忠真のもう一つの文人趣味は、上野焼である。文禄の役の際に加藤清正に連れて来られた朝鮮人陶工・金尊楷(後に日本名・上野喜蔵高国)が、唐津に落ち着いた後に朝鮮に戻って高麗青磁の技法を学び再来日。茶人でもあった細川忠興が小倉藩主時代に、茶道具の焼き物のために尊楷一族を招き小倉に窯を開かせた。
忠真は、細川家が熊本に移封後、残されたこの本窯を庇護し、育成して藩窯とした。小笠原家茶道古流を完成させるにあたり、上野焼の茶器を使ったものと思われる。
さらに小倉藩主としての忠真は、明から来日していた黄檗宗(臨済宗黄檗派)の高僧・即非如一を寛文4年(1664)、小倉に招き、翌年に黄檗宗・福聚寺を創建し、如一を開山とした。
この福聚寺はその後、小笠原宗家(忠真家)の菩提寺とされた。
こんな逸話も残されている。忠真は、糠漬けを好み、松本から明石に移封の際も、明石から小倉に移封の際にも、糠床を持ち込んだという。その「糠漬け趣味」を領民にも奨励しており、人々も好んで食したと伝えられる。

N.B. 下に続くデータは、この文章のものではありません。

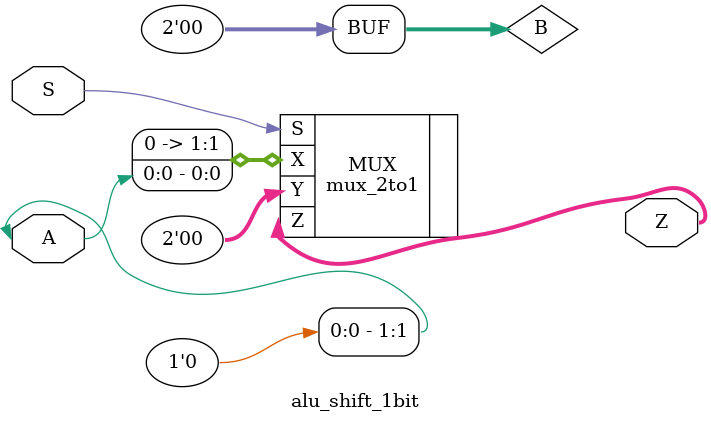
<source format=v>
`timescale 1ns / 1ps
`default_nettype none
module alu_shift_1bit(A, S, Z);

    parameter N = 2;

	//port definitions

	input wire [(N-1):0] A;
	input wire S;
    output wire [(N-1):0] Z;
    wire [(N-1):0] B;

    assign B[(N-2):0] = A[N:1];
    assign B[(N-1):(N-2)] = 2'b0;
    
	mux_2to1 #(.N(N)) MUX (.X(A), .Y(B), .S(S), .Z(Z));
endmodule
`default_nettype wire

</source>
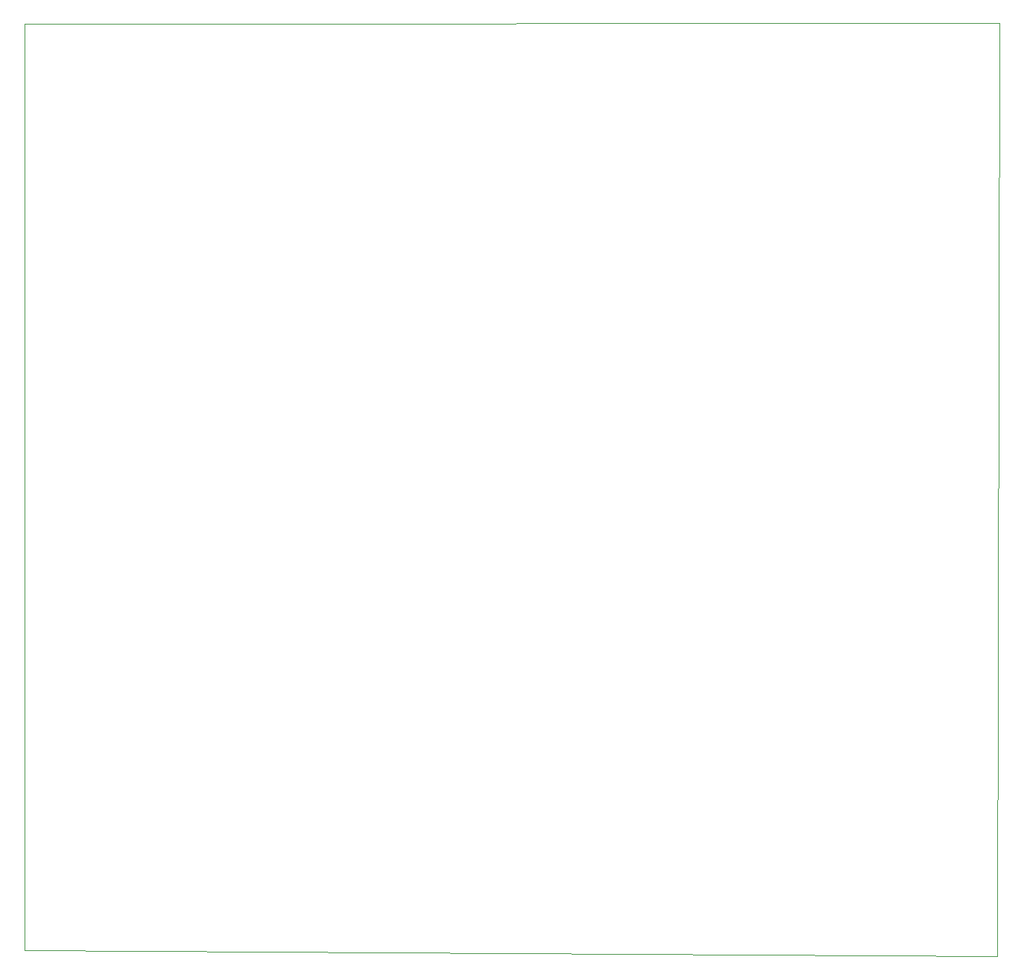
<source format=gbr>
%TF.GenerationSoftware,Altium Limited,Altium Designer,22.0.2 (36)*%
G04 Layer_Color=0*
%FSLAX26Y26*%
%MOIN*%
%TF.SameCoordinates,7C2B3453-B62B-4687-BB94-77A5B7653B1A*%
%TF.FilePolarity,Positive*%
%TF.FileFunction,Profile,NP*%
%TF.Part,CustomerPanel*%
G01*
G75*
%TA.AperFunction,Profile*%
%ADD36C,0.001000*%
D36*
X-2140000Y-2119035D02*
X-2140000Y2033606D01*
X2226357Y2038217D01*
X2216361Y-2146753D01*
X-2140000Y-2119035D01*
%TF.MD5,dbfffd5af5e904655af5beda70892682*%
M02*

</source>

小倉には実際、糠床を受け継ぐ家も多く「百年床」と呼ばれている。忠真と領民との絆を想わせる逸話であろう。
忠真(官位は従四位下・侍従・左近将監)は、寛文7年(1667)10月、死去。享年72。長命を保った戦国武将であった。
※本記事は歴史街道2019年4月号に掲載したものです。